En el debate contemporáneo sobre el modelo de desarrollo insular en Canarias, la isla de La Palma se encuentra ante una oportunidad decisiva. Ahora estamos en el momento de definir un camino propio que garantice la prosperidad económica sin comprometer nuestra identidad, los recursos naturales ni el equilibrio territorial. Frente a la tentación de replicar esquemas agotados de turismo masivo y de ‘sol y playa’, La Palma debe reafirmar su apuesta por la sostenibilidad real, el respeto escrupuloso al paisaje y la articulación equilibrada de todos sus municipios.

El nuestro tiene que ser un turismo a escala humana y alejado de las masificaciones. El crecimiento turístico no puede medirse únicamente por la cantidad de visitantes, sino por la calidad de su impacto en la sociedad y el entorno. Mientras que otras islas similares en territorio a la nuestra han optado por la alta concentración hotelera y cifras masivas, alcanzando 60.000 o 75.000 plazas turísticas, el planteamiento para La Palma debe cimentarse en un techo contenido y progresivo. Pasar de las 17.000 plazas actuales hacia un horizonte controlado de unas 30.000 camas no implica masificar, sino alcanzar la masa crítica necesaria para atraer conexiones aéreas y turoperadores sin romper la escala humana del territorio.

Este modelo da prioridad absoluta a los alojamientos extrahoteleros, casas rurales, villas y la rehabilitación de pajeros y viviendas tradicionales. Esta estrategia no solo evita la construcción desmedida de grandes complejos, sino que distribuye directamente los beneficios económicos entre las familias palmeras y preserva la arquitectura tradicional y el paisaje singular de la isla.

Nos permite además el sostenimiento del sector primario y diversificación. El desarrollo turístico no debe competir con el medio rural, sino convertirse en su principal aliado. A través del marco que ofrece la Ley de Islas Verdes, el crecimiento turístico debe ir estrechamente vinculado al sostenimiento de la agricultura y la ganadería.

En un contexto donde el relevo generacional en el campo es un desafío crucial, ofrecer a las explotaciones agrarias la posibilidad de obtener rentas complementarias mediante el turismo rural garantiza su rentabilidad y continuidad. Además, un sector primario fuerte protege el paisaje que atrae a los visitantes, resguardando a la isla de crisis económicas o contingencias naturales mediante una verdadera diversificación.

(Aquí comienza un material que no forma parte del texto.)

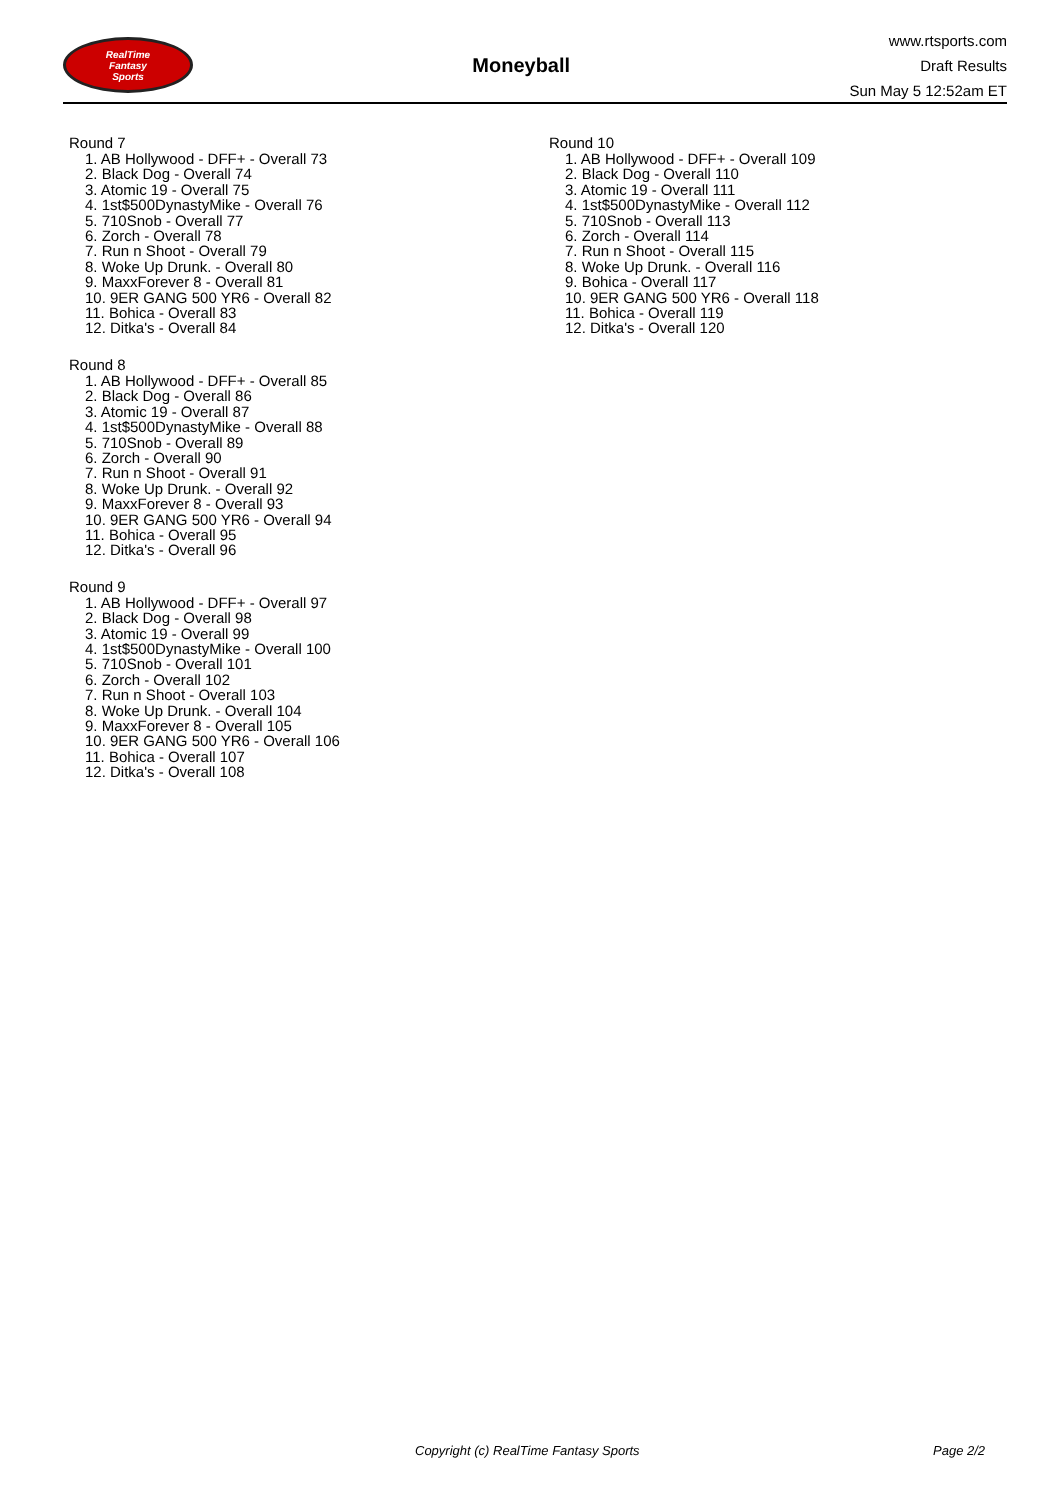RealTime
Fantasy
Sports
Moneyball
www.rtsports.com
Draft Results
Sun May 5 12:52am ET
Round 7
1. AB Hollywood - DFF+ - Overall 73
2. Black Dog - Overall 74
3. Atomic 19 - Overall 75
4. 1st$500DynastyMike - Overall 76
5. 710Snob - Overall 77
6. Zorch - Overall 78
7. Run n Shoot - Overall 79
8. Woke Up Drunk. - Overall 80
9. MaxxForever 8 - Overall 81
10. 9ER GANG 500 YR6 - Overall 82
11. Bohica - Overall 83
12. Ditka's - Overall 84
Round 8
1. AB Hollywood - DFF+ - Overall 85
2. Black Dog - Overall 86
3. Atomic 19 - Overall 87
4. 1st$500DynastyMike - Overall 88
5. 710Snob - Overall 89
6. Zorch - Overall 90
7. Run n Shoot - Overall 91
8. Woke Up Drunk. - Overall 92
9. MaxxForever 8 - Overall 93
10. 9ER GANG 500 YR6 - Overall 94
11. Bohica - Overall 95
12. Ditka's - Overall 96
Round 9
1. AB Hollywood - DFF+ - Overall 97
2. Black Dog - Overall 98
3. Atomic 19 - Overall 99
4. 1st$500DynastyMike - Overall 100
5. 710Snob - Overall 101
6. Zorch - Overall 102
7. Run n Shoot - Overall 103
8. Woke Up Drunk. - Overall 104
9. MaxxForever 8 - Overall 105
10. 9ER GANG 500 YR6 - Overall 106
11. Bohica - Overall 107
12. Ditka's - Overall 108
Round 10
1. AB Hollywood - DFF+ - Overall 109
2. Black Dog - Overall 110
3. Atomic 19 - Overall 111
4. 1st$500DynastyMike - Overall 112
5. 710Snob - Overall 113
6. Zorch - Overall 114
7. Run n Shoot - Overall 115
8. Woke Up Drunk. - Overall 116
9. Bohica - Overall 117
10. 9ER GANG 500 YR6 - Overall 118
11. Bohica - Overall 119
12. Ditka's - Overall 120
Copyright (c) RealTime Fantasy Sports Page 2/2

Apostamos decididamente por un modelo de turismo experiencial y consciente, alejado de las masificaciones y enfocado en un viajero con verdadera inquietud cultural. Este perfil busca adentrarse en las entrañas del territorio para comprender la esencia insular, recorriendo sus senderos entre volcanes, saboreando su gastronomía local y contemplando uno de los cielos más limpios del planeta. Es un visitante que prioriza la autenticidad frente al mero consumo del destino, valorando el contacto directo con la comunidad y el respeto hacia un entorno natural protegido en su totalidad como Reserva de la Biosfera.

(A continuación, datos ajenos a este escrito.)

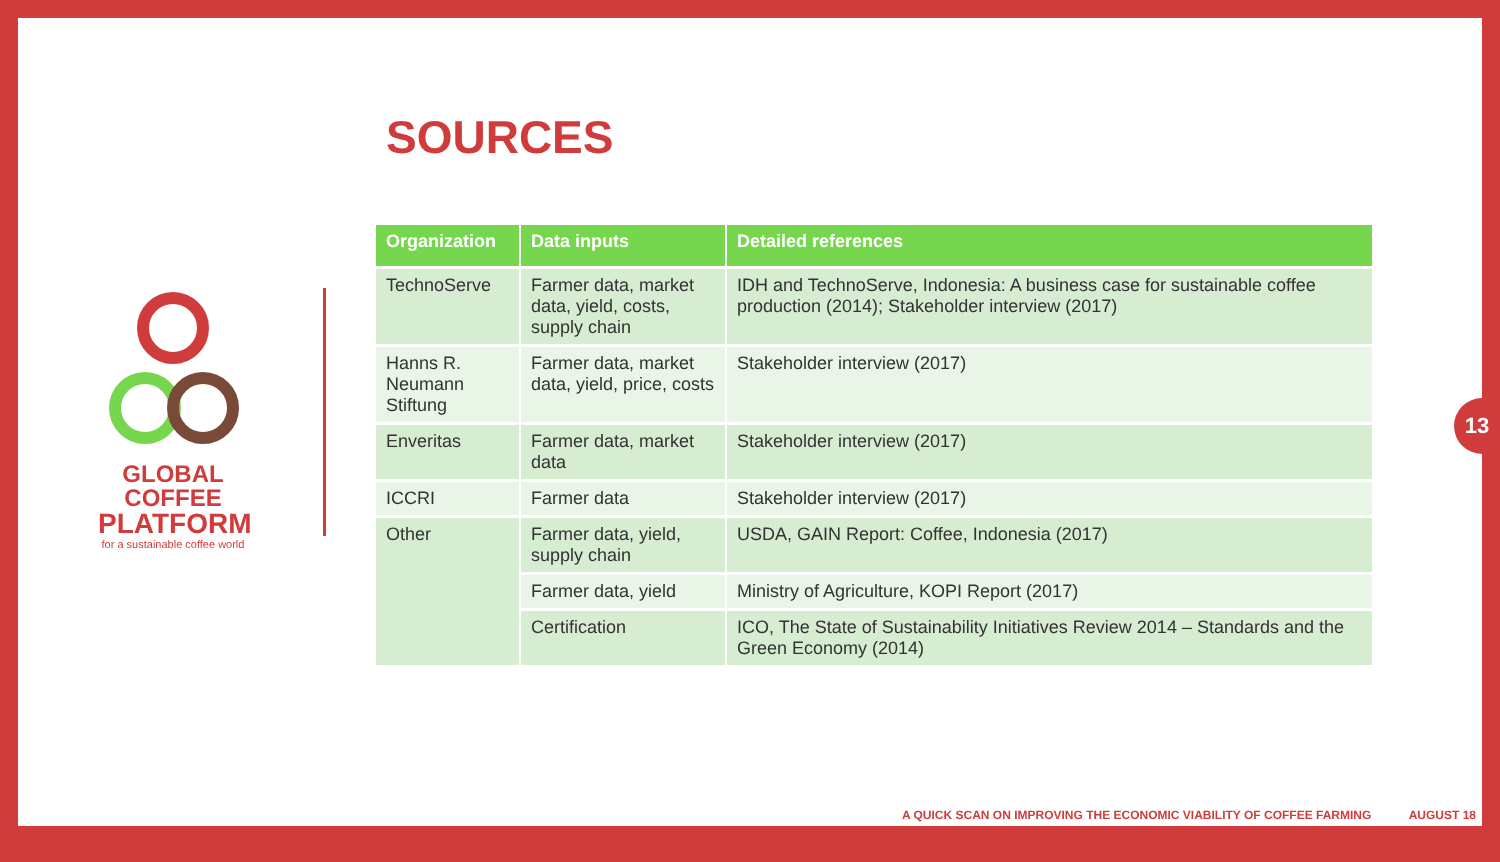SOURCES
GLOBAL COFFEE
PLATFORM
for a sustainable coffee world
| Organization | Data inputs | Detailed references |
| --- | --- | --- |
| TechnoServe | Farmer data, market data, yield, costs, supply chain | IDH and TechnoServe, Indonesia: A business case for sustainable coffee production (2014); Stakeholder interview (2017) |
| Hanns R. Neumann Stiftung | Farmer data, market data, yield, price, costs | Stakeholder interview (2017) |
| Enveritas | Farmer data, market data | Stakeholder interview (2017) |
| ICCRI | Farmer data | Stakeholder interview (2017) |
| Other | Farmer data, yield, supply chain | USDA, GAIN Report: Coffee, Indonesia (2017) |
| | Farmer data, yield | Ministry of Agriculture, KOPI Report (2017) |
| | Certification | ICO, The State of Sustainability Initiatives Review 2014 – Standards and the Green Economy (2014) |
13
A QUICK SCAN ON IMPROVING THE ECONOMIC VIABILITY OF COFFEE FARMING AUGUST 18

El objetivo final es ofrecer una vivencia inmersiva que permita al viajero sentir el ritmo cotidiano de la vida palmera y formar parte de sus tradiciones. Al conectar de forma genuina con la identidad, el patrimonio y la hospitalidad de su gente, la isla trasciende la noción convencional de vacaciones para convertirse en un vínculo emocional duradero. No se trata solo de visitar un lugar, sino de habitarlo con la mente y el corazón para llevarse a La Palma grabada en la memoria para siempre.

Y lo es con un proyecto integral para los catorce municipios. La sostenibilidad implica también cohesión social y territorial. La Palma debe pensarse como un todo integral, evitando la polarización donde unas pocas zonas concentran el desarrollo y el resto queda relegado. Un turismo distribuido en el territorio permite que la riqueza circule por cada uno de los catorce municipios, fijando población en las zonas rurales y reforzando los servicios locales.

Apostar por esta vía es consolidar una isla verde, próspera y equilibrada. La Palma no necesita seguir la estela de la masificación. Nuestro mayor activo reside en la autenticidad, el paisaje y la capacidad de construir un futuro sostenible pensado por y para su gente.